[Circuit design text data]
--- START ---

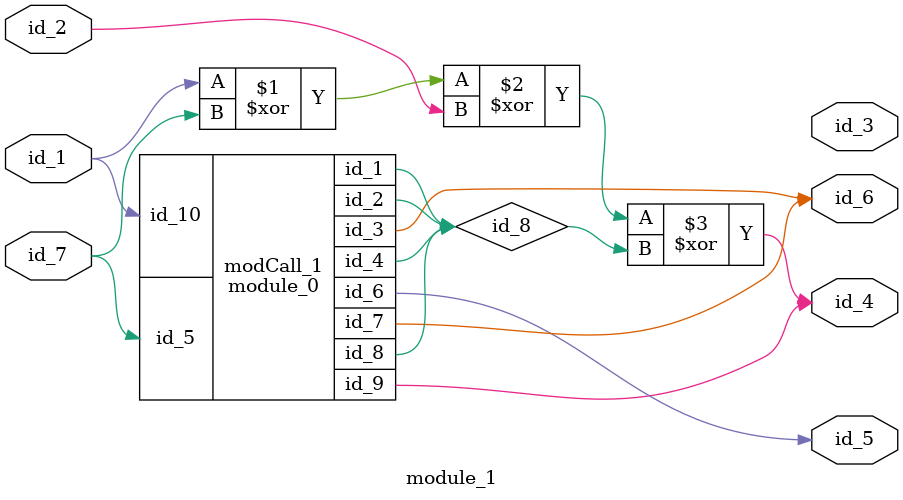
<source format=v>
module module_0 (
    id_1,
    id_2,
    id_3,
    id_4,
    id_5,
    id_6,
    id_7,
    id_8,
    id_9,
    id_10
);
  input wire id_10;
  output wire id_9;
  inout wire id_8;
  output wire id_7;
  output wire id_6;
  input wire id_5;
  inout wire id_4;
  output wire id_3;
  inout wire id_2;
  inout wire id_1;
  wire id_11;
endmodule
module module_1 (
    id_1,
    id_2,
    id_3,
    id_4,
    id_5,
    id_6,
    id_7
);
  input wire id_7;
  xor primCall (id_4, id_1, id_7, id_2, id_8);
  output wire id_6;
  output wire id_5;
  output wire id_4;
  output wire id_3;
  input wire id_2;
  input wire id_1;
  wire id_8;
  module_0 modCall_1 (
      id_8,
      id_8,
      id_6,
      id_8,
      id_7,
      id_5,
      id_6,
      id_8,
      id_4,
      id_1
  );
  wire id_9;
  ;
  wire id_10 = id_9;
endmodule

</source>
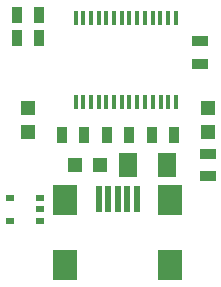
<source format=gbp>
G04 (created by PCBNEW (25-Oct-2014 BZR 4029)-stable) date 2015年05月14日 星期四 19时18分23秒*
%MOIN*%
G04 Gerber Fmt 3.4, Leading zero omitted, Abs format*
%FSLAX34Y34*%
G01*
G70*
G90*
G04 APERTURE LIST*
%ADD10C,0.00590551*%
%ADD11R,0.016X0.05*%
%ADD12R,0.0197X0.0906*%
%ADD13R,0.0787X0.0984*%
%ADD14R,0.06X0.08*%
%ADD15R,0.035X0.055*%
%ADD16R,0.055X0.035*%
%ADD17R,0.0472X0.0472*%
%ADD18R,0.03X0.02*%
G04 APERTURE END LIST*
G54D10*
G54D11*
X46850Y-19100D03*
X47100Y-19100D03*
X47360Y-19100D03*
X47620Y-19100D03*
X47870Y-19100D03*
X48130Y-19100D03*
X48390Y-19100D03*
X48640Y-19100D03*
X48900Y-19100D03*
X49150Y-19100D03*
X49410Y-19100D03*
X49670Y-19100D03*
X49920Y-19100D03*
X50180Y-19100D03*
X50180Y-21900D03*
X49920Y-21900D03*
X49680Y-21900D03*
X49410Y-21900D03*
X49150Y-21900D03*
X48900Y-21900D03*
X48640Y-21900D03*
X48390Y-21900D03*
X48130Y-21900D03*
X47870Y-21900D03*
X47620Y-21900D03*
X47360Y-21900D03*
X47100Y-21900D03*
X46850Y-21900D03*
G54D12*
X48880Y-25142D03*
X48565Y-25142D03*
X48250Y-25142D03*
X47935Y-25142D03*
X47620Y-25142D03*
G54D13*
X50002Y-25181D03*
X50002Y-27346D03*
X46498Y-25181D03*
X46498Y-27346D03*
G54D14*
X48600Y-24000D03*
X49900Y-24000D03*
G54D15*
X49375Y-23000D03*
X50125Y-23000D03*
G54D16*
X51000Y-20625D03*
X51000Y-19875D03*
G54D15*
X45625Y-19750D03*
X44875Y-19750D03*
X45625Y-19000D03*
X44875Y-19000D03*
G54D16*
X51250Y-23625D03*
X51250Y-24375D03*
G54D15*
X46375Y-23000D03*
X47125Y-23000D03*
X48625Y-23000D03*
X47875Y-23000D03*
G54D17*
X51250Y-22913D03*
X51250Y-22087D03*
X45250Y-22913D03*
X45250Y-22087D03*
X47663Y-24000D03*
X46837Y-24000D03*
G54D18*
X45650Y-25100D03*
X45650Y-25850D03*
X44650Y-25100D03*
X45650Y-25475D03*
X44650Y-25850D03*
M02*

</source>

--- END ---

_Problem to work on:_
Repeat each line of the records exactly, dropping the pictures.

_Response box:_
<source format=v>
module module_0 (
    id_1,
    id_2,
    id_3,
    id_4,
    id_5,
    id_6,
    id_7,
    id_8,
    id_9,
    id_10
);
  input wire id_10;
  output wire id_9;
  inout wire id_8;
  output wire id_7;
  output wire id_6;
  input wire id_5;
  inout wire id_4;
  output wire id_3;
  inout wire id_2;
  inout wire id_1;
  wire id_11;
endmodule
module module_1 (
    id_1,
    id_2,
    id_3,
    id_4,
    id_5,
    id_6,
    id_7
);
  input wire id_7;
  xor primCall (id_4, id_1, id_7, id_2, id_8);
  output wire id_6;
  output wire id_5;
  output wire id_4;
  output wire id_3;
  input wire id_2;
  input wire id_1;
  wire id_8;
  module_0 modCall_1 (
      id_8,
      id_8,
      id_6,
      id_8,
      id_7,
      id_5,
      id_6,
      id_8,
      id_4,
      id_1
  );
  wire id_9;
  ;
  wire id_10 = id_9;
endmodule

</source>
<source format=gbp>
G04 (created by PCBNEW (25-Oct-2014 BZR 4029)-stable) date 2015年05月14日 星期四 19时18分23秒*
%MOIN*%
G04 Gerber Fmt 3.4, Leading zero omitted, Abs format*
%FSLAX34Y34*%
G01*
G70*
G90*
G04 APERTURE LIST*
%ADD10C,0.00590551*%
%ADD11R,0.016X0.05*%
%ADD12R,0.0197X0.0906*%
%ADD13R,0.0787X0.0984*%
%ADD14R,0.06X0.08*%
%ADD15R,0.035X0.055*%
%ADD16R,0.055X0.035*%
%ADD17R,0.0472X0.0472*%
%ADD18R,0.03X0.02*%
G04 APERTURE END LIST*
G54D10*
G54D11*
X46850Y-19100D03*
X47100Y-19100D03*
X47360Y-19100D03*
X47620Y-19100D03*
X47870Y-19100D03*
X48130Y-19100D03*
X48390Y-19100D03*
X48640Y-19100D03*
X48900Y-19100D03*
X49150Y-19100D03*
X49410Y-19100D03*
X49670Y-19100D03*
X49920Y-19100D03*
X50180Y-19100D03*
X50180Y-21900D03*
X49920Y-21900D03*
X49680Y-21900D03*
X49410Y-21900D03*
X49150Y-21900D03*
X48900Y-21900D03*
X48640Y-21900D03*
X48390Y-21900D03*
X48130Y-21900D03*
X47870Y-21900D03*
X47620Y-21900D03*
X47360Y-21900D03*
X47100Y-21900D03*
X46850Y-21900D03*
G54D12*
X48880Y-25142D03*
X48565Y-25142D03*
X48250Y-25142D03*
X47935Y-25142D03*
X47620Y-25142D03*
G54D13*
X50002Y-25181D03*
X50002Y-27346D03*
X46498Y-25181D03*
X46498Y-27346D03*
G54D14*
X48600Y-24000D03*
X49900Y-24000D03*
G54D15*
X49375Y-23000D03*
X50125Y-23000D03*
G54D16*
X51000Y-20625D03*
X51000Y-19875D03*
G54D15*
X45625Y-19750D03*
X44875Y-19750D03*
X45625Y-19000D03*
X44875Y-19000D03*
G54D16*
X51250Y-23625D03*
X51250Y-24375D03*
G54D15*
X46375Y-23000D03*
X47125Y-23000D03*
X48625Y-23000D03*
X47875Y-23000D03*
G54D17*
X51250Y-22913D03*
X51250Y-22087D03*
X45250Y-22913D03*
X45250Y-22087D03*
X47663Y-24000D03*
X46837Y-24000D03*
G54D18*
X45650Y-25100D03*
X45650Y-25850D03*
X44650Y-25100D03*
X45650Y-25475D03*
X44650Y-25850D03*
M02*

</source>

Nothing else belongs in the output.